Houston area high school students participating in HCP’s Collaboration’s VII were give the opportunity to produce an exhibition exploring the photographic self-portrait. Transcending the casual snapshots popularized by social networking websites, the students were encouraged to investigate their shifting sense of self through photography. Rachel Hewlett discusses the student’s use of the self-portrait as a tool for self-discovery and analysis.
Carolle Benitah’s photo albums trace the artist’s transition from childhood, to adolescence, to adulthood. The photographer painstakingly orders and arranges family photographs and then embroiders them with thread and beads to signify the passage of time, presenting us with a poignant examination of the past and memories.
Edmund Clark documents the enduring effects of incarceration on former detainees of the Guantanamo Detention Center. By juxtaposing images of the naval base that houses American soldiers and their families, the camps were detainees are held, and the homes where former detainees now reside, Clark forces viewers to share in the feelings of entrapment and disorientation that are central to the incarceration process.
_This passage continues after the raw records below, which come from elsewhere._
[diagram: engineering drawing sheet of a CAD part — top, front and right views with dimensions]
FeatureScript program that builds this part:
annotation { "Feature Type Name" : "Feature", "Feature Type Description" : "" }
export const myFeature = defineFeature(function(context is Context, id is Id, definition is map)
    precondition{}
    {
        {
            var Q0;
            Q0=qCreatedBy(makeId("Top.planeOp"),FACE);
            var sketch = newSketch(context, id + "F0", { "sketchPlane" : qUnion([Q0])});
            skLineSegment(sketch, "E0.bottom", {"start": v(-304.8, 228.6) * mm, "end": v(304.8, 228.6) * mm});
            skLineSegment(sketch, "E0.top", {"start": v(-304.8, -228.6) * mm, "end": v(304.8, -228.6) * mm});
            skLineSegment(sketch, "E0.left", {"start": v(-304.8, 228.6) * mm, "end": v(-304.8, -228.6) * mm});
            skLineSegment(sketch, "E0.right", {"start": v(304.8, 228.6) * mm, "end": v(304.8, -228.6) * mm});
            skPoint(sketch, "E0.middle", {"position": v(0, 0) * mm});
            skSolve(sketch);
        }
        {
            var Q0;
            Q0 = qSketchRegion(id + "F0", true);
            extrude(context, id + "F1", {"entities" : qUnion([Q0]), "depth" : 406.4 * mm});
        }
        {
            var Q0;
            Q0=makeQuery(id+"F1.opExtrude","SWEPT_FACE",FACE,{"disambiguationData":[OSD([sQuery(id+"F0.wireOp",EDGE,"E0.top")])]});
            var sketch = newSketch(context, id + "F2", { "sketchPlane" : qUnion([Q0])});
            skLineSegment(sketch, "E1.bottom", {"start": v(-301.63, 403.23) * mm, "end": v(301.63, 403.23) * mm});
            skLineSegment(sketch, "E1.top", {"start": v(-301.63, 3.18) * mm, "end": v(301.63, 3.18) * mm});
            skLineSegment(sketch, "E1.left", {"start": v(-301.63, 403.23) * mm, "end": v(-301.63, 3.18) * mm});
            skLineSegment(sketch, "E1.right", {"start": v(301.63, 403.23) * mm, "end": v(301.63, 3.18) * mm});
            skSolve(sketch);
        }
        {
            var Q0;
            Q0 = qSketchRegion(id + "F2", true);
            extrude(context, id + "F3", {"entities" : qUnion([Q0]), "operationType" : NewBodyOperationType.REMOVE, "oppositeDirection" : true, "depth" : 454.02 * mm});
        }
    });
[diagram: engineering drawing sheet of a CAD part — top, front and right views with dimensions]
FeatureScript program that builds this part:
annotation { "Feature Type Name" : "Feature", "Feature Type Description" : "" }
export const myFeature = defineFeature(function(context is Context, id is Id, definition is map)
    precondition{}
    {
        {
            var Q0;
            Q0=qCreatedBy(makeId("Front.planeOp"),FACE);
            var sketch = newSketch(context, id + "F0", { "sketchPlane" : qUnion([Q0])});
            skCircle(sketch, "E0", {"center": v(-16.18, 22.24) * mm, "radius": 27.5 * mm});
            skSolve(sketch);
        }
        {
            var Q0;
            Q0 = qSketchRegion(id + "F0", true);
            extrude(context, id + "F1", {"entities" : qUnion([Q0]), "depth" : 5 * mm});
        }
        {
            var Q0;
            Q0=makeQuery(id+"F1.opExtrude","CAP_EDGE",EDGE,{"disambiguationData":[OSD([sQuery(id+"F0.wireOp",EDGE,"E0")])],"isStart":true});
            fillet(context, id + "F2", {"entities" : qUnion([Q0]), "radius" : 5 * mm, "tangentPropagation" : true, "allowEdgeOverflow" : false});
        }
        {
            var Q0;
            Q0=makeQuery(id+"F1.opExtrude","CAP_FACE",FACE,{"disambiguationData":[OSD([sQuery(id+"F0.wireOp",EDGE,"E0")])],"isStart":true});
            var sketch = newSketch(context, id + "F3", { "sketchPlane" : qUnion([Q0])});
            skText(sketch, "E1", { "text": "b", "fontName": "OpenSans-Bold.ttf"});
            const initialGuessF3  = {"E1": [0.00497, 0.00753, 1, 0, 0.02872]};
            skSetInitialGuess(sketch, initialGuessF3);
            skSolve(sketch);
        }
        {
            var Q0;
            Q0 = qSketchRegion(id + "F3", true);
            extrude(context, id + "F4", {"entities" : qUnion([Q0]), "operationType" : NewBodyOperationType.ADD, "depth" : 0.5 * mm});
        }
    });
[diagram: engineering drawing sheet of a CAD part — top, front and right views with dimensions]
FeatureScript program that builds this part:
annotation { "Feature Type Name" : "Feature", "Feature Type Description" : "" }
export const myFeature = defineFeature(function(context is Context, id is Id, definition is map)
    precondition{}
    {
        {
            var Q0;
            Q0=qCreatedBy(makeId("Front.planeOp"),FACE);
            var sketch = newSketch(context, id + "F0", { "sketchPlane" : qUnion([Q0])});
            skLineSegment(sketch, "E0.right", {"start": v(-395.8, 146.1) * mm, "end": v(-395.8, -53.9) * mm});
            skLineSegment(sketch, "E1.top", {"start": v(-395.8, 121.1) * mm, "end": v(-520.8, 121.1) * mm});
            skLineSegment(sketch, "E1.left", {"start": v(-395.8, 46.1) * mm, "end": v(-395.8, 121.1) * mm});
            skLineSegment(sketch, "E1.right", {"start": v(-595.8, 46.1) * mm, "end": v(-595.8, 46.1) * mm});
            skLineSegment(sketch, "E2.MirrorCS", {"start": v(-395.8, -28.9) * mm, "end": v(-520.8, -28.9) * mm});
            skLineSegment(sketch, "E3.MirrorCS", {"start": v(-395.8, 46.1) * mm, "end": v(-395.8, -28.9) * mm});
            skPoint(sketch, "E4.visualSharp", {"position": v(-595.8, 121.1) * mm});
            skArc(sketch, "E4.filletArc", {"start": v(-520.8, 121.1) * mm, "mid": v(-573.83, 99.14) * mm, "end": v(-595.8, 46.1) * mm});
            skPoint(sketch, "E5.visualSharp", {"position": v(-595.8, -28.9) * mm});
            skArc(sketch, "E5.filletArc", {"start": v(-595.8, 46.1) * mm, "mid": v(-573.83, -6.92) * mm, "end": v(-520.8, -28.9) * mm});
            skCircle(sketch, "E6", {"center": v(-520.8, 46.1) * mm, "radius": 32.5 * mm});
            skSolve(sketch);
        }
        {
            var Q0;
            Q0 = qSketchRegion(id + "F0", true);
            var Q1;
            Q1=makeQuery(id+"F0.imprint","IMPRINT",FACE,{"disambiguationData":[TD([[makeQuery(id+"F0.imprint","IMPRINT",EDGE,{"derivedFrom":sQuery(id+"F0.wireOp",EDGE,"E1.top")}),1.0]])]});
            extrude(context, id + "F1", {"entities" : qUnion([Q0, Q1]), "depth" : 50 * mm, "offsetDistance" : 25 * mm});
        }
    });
The works of Matt Eich and Scott Dalton serve as guides to the social and cultural landscapes, rather than geographical features, of a region. Eich photographs the daily lives of the residents of Southeastern Ohio. His images provide insight into the poverty, unemployment, and substance abuse that plague the region. Dalton searches for the essence of Gabriel Garcia Marquez’s One Hundred Years of Solitude while exploring contemporary Columbian culture. His photographs of the residents of Columbian seaside towns reveal a people who are joyful, resilient, and connected to the landscape and history of their country.
Inspired by the innovative works featured in this issue, we attempted to create our own visual map of spot. This publication would not be possible without the hard work and dedication of its contributors, artists, and staff. Mapping has become a part of our modern nature; in plotting the varied locations of our contributors, we feel that we have captured the true essence of this magazine.